Contudo, apenas a identificação das áreas de risco, sem a implementação de projetos que ofereçam habitações seguras às pessoas que vivem nessas áreas, pouco adianta. Lembrando que as previsões para os próximos 15 dias indicam a continuidade das chuvas, portanto, medidas urgentes precisam ser tomadas, pois obras de infraestrutura são demoradas.
Mas, além do poder público, a população também deveria ter um pouco mais de consciência, pois um dos problemas que agrava os danos decorrentes das chuvas são bueiros entupidos, pelo descarte incorreto de lixo e ligações clandestinas de esgoto em galerias pluviais. Vale também atender às orientações do Corpo de Bombeiros e da Defesa Civil, em caso de tempestades, como buscar um local seguro, não transitar por vias sujeitas a alagamento e ficar atento ao sinal de aumento do fluxo de águas em áreas de risco. São medidas paliativas, mas que podem salvar vidas.
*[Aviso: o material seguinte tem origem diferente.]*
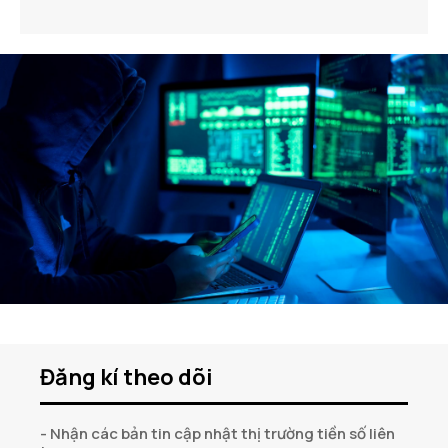
Đăng kí theo dõi
- Nhận các bản tin cập nhật thị trường tiền số liên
Esses problemas não são exclusivos do Ceará, porém distribuídos por praticamente todas as grandes cidades brasileiras, que não conseguem fazer um planejamento a longo prazo para reduzir os danos causados pelas chuvas, ou melhor dizendo, pela falta de preparo para conviver com um fenômeno natural inevitável. O desastre de 2024, no Rio Grande do Sul, deveria ter acendido um sinal de alerta nos municípios para a necessidade de se preparar para enfrentar condições adversas e, mais do que isso, tomar medidas para evitá-las.
É ainda preciso considerar que, com o aquecimento global, os fenômenos naturais serão cada vez mais extremos, exigindo medidas extras para enfrentá-los. Segundo os cientistas, as chuvas serão mais irregulares e mais intensa. Isso não significa que isso ocorrerá neste ano no Ceará, mas que é necessário estar preparado para dar resposta às mudanças climáticas, que não podem mais ser ignoradas.